C/Li₂MnSiO₄@600 sample did not show any reversible capacity (Fig. 11a). Lack of electrochemical activity of C/Li₂MnSiO₄@600 is connected with too high carbon loading. High carbon content (34%) is responsible for limiting of ionic conductivity in the composite and for surface polarization. Galvanostatic cycling studies of C/Li₂MnSiO₄@700 and C/Li₂MnSiO₄@800 revealed reversible capacity in a range of 30 mAh g^-1. Fig. 11b show charge and discharge capacity for 7 cycles of C/Li₂MnSiO₄@700 composite. After first four cycles reversible capacity stabilizes at about 30 mAh g^-1. Very poor performance of this sample is also connected with high amount of carbon in prepared composite (32%).

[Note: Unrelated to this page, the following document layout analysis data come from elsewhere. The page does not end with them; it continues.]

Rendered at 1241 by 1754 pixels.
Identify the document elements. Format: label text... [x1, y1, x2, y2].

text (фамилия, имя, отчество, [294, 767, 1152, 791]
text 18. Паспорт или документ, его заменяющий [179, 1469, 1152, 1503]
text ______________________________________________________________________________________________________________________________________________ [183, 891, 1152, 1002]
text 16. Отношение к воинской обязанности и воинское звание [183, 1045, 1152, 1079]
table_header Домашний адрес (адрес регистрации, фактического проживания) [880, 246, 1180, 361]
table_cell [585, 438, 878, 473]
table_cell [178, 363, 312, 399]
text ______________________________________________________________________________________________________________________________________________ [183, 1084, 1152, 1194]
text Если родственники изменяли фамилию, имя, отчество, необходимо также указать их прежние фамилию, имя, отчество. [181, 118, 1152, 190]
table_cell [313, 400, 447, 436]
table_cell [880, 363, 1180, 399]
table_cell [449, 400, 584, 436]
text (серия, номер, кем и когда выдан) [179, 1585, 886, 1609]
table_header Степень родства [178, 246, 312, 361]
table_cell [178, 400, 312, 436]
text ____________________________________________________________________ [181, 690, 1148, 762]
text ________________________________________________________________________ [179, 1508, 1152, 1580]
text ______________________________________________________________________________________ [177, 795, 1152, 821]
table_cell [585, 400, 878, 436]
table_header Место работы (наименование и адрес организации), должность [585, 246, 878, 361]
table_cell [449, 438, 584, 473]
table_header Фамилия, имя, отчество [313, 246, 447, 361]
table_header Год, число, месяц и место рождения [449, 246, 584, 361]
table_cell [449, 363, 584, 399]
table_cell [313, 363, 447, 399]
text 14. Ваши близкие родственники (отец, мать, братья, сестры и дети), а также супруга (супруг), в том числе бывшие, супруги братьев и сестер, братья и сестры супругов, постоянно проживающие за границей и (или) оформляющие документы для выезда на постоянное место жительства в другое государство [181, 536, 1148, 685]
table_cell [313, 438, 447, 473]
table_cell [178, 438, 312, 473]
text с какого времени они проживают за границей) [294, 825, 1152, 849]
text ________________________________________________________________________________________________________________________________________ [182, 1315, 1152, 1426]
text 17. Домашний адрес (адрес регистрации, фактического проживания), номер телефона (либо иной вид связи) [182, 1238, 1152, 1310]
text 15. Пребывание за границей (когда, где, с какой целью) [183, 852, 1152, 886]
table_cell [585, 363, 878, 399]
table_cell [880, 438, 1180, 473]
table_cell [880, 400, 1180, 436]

Standard composites obtained by mixing active silicate materials with carbon black (15%) show extremely low reversible capacity as well (Fig. 12a and 12b). In this case, carbon additive does not provide sufficient electrical contact between active material grains. Due to this fact, even under low C/200 rate samples performed very poorly in charge/discharge tests.

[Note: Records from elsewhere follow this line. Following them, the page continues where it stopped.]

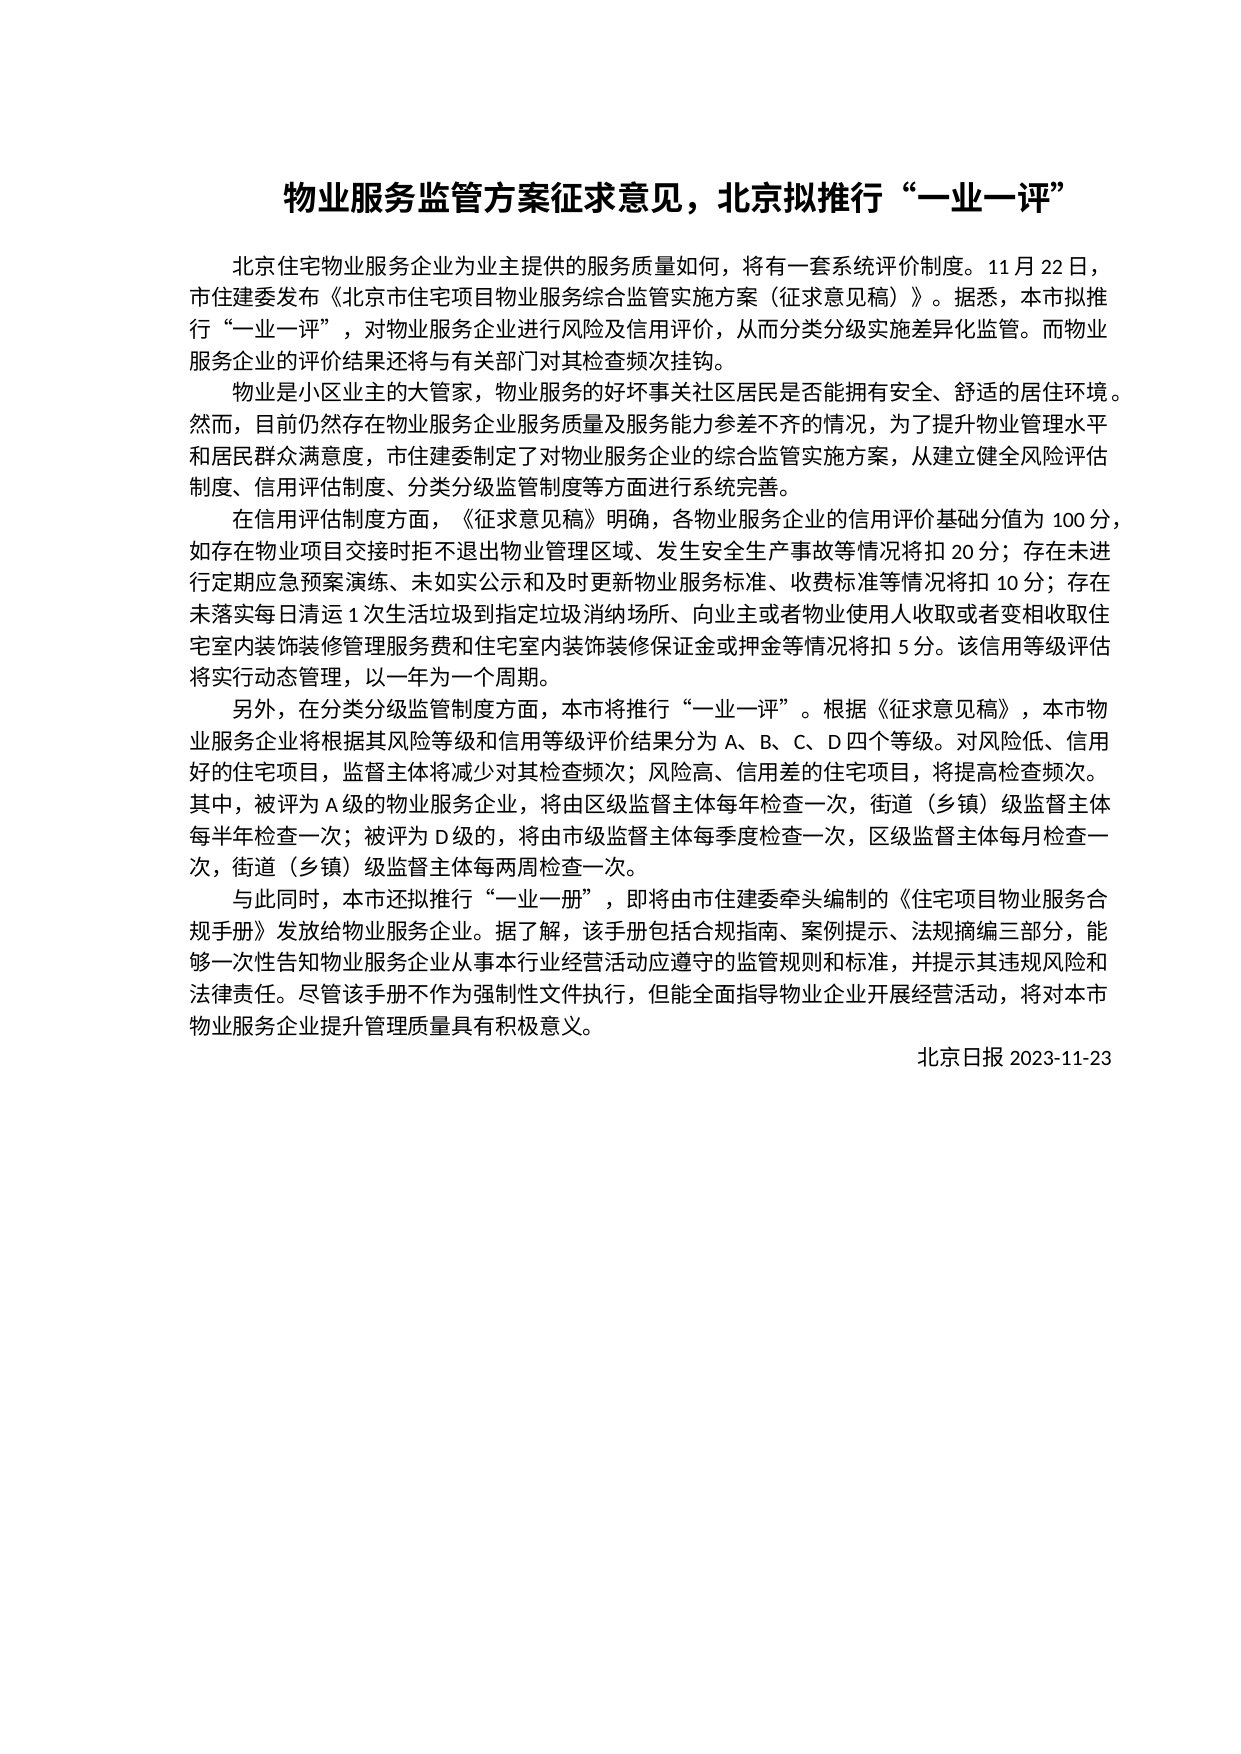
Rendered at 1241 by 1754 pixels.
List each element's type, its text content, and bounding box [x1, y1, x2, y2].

text 物业是小区业主的大管家，物业服务的好坏事关社区居民是否能拥有安全、舒适的居住环境。然而，目前仍然存在物业服务企业服务质量及服务能力参差不齐的情况，为了提升物业管理水平和居民群众满意度，市住建委制定了对物业服务企业的综合监管实施方案，从建立健全风险评估制度、信用评估制度、分类分级监管制度等方面进行系统完善。 [189, 375, 1111, 502]
text 另外，在分类分级监管制度方面，本市将推行“一业一评”。根据《征求意见稿》，本市物业服务企业将根据其风险等级和信用等级评价结果分为A、B、C、D四个等级。对风险低、信用好的住宅项目，监督主体将减少对其检查频次；风险高、信用差的住宅项目，将提高检查频次。其中，被评为A级的物业服务企业，将由区级监督主体每年检查一次，街道（乡镇）级监督主体每半年检查一次；被评为D级的，将由市级监督主体每季度检查一次，区级监督主体每月检查一次，街道（乡镇）级监督主体每两周检查一次。 [189, 692, 1111, 882]
text 北京日报 2023-11-23 [189, 1040, 1111, 1072]
text 与此同时，本市还拟推行“一业一册”，即将由市住建委牵头编制的《住宅项目物业服务合规手册》发放给物业服务企业。据了解，该手册包括合规指南、案例提示、法规摘编三部分，能够一次性告知物业服务企业从事本行业经营活动应遵守的监管规则和标准，并提示其违规风险和法律责任。尽管该手册不作为强制性文件执行，但能全面指导物业企业开展经营活动，将对本市物业服务企业提升管理质量具有积极意义。 [189, 882, 1111, 1040]
text 在信用评估制度方面，《征求意见稿》明确，各物业服务企业的信用评价基础分值为100分，如存在物业项目交接时拒不退出物业管理区域、发生安全生产事故等情况将扣20分；存在未进行定期应急预案演练、未如实公示和及时更新物业服务标准、收费标准等情况将扣10分；存在未落实每日清运1次生活垃圾到指定垃圾消纳场所、向业主或者物业使用人收取或者变相收取住宅室内装饰装修管理服务费和住宅室内装饰装修保证金或押金等情况将扣5分。该信用等级评估将实行动态管理，以一年为一个周期。 [189, 502, 1111, 692]
subtitle 物业服务监管方案征求意见，北京拟推行“一业一评” [189, 171, 1111, 219]
text 北京住宅物业服务企业为业主提供的服务质量如何，将有一套系统评价制度。11月22日，市住建委发布《北京市住宅项目物业服务综合监管实施方案（征求意见稿）》。据悉，本市拟推行“一业一评”，对物业服务企业进行风险及信用评价，从而分类分级实施差异化监管。而物业服务企业的评价结果还将与有关部门对其检查频次挂钩。 [189, 249, 1111, 375]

Fig. 13-16 show cycling behavior of CCL composites with different amounts of carbon. Delithation of CCL composites after initial charging is in the range of 48-68% (charged CCL/Li₂MnSiO₄@600_12%C – correspond to composition Li_1.04MnSiO₄ and charged CCL/Li₂MnSiO₄@700_10%C – correspond to composition Li_0.64MnSiO₄). The observed capacity loss in the first cycles is related to SEI formation in CCL. During lithium extraction, Mn³⁺ and Mn⁴⁺ appear, and at the same time Li₂MnSiO₄ undergoes decomposition caused by Jahn-Teller distortion associated with changes in lattice parameters during Mn³⁺ → Mn⁴⁺ transition [30]. Despite the fact that crystalline structure collapses, discharge capacity is around 90-110 mAh/g. CCL composites produced from Li₂MnSiO₄ calcined at 600 °C exhibit better coulombic efficiency than Li₂MnSiO₄ calcined at 700 °C, the reversible capacity after 10 cycle is close to 100 mAh/g. The results indicate that coulombic efficiency of cathode material depends on grain size and homogeneity in grain size distribution, while cell capacity is limited by carbon coating performance.